The bell rang, and then her class was s
pilling past her, dusting her desk with papers, calling out hopes that she’d find those glasses, voices friendly, uninvolved. “Ronnie,” she called, thinking he’d surely help her if it meant a little extra flirting time, but he was whisking out the door, waving his blurry hand at her in goodbye.
She patted her way along the corridor to the office. She could see well enough to know where she was going, but she’d never be able to drive home. She trailed her fingers up against a big sticky wad of gum and recoiled. She had this sudden image of all the students she had ever flunked emerging from the corridors, coming in for the kill when they realized how helpless she was. Things like that happened here. Cherry bombs under the French teacher’s skirt. A gym teacher getting knifed because he had made a boy do one too many squat thrusts.
She told herself she was different, she was invincible. Two years of teaching and not one bad thing had happened to her. She had confiscated whiskey bottles and knives, and no one had threatened her, much less retaliated. She’d even had students come back to visit her after they had dropped out of school because she had failed them for yet another term. Students gave her gifts on her birthday. She remembered one boy had written her a poem. She had begged him to try to publish it, and had brought him the addresses of small literary magazines. She couldn’t understand his moody refusal—until a month later, when she had been in the Thrift-T-Mart, buying grapes, and had heard the words of his poem woozily crooned out by Frank Sinatra over the loudspeakers.
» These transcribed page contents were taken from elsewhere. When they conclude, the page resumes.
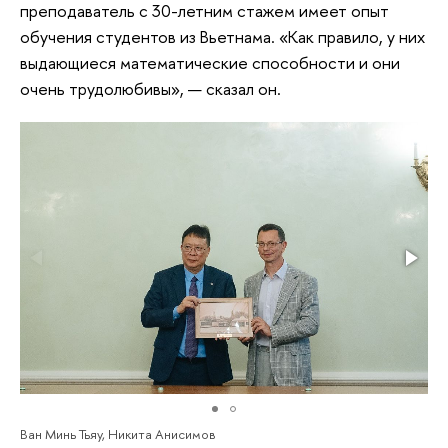
преподаватель с 30-летним стажем имеет опыт
обучения студентов из Вьетнама. «Как правило, у них
выдающиеся математические способности и они
очень трудолюбивы», — сказал он.
Ван Минь Тьяу, Никита Анисимов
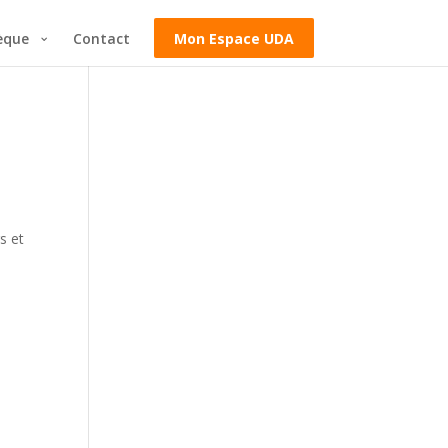
èque
Contact
Mon Espace UDA
s et
s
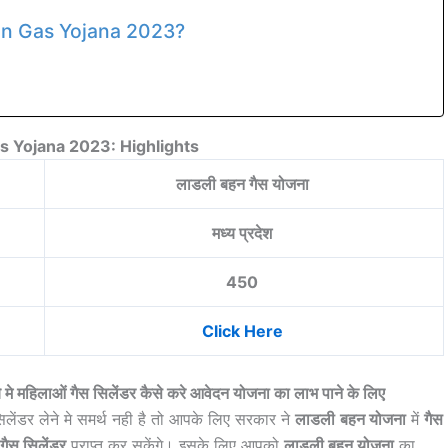
an Gas Yojana 2023?
s Yojana 2023: Highlights
लाडली बहन गैस योजना
मध्य प्रदेश
450
Click Here
हिलाओं गैस सिलेंडर कैसे करे आवेदन योजना का लाभ पाने के लिए
 सिलेंडर लेने मे समर्थ नही है तो आपके लिए सरकार ने
लाडली
बहन योजना
में
गैस
गैस सिलेंडर
प्राप्त कर सकेंगे। इसके लिए आपको
लाडली बहन योजना
का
She suddenly felt someone in the corridor with her, and she squinted. Up ahead. A muddied image. A man, leaning against the wall, silently watching her. She wasn’t sure what to do. She knew every teacher here by shape as well as sound; she knew the colors and clothing they wore. This man was small and lean and in a suit, something the other men avoided. It could be a parent, she thought, except he didn’t seem lost, and he didn’t seem angry about his kid making him trek all the way out here. He was just leaning, just waiting for her.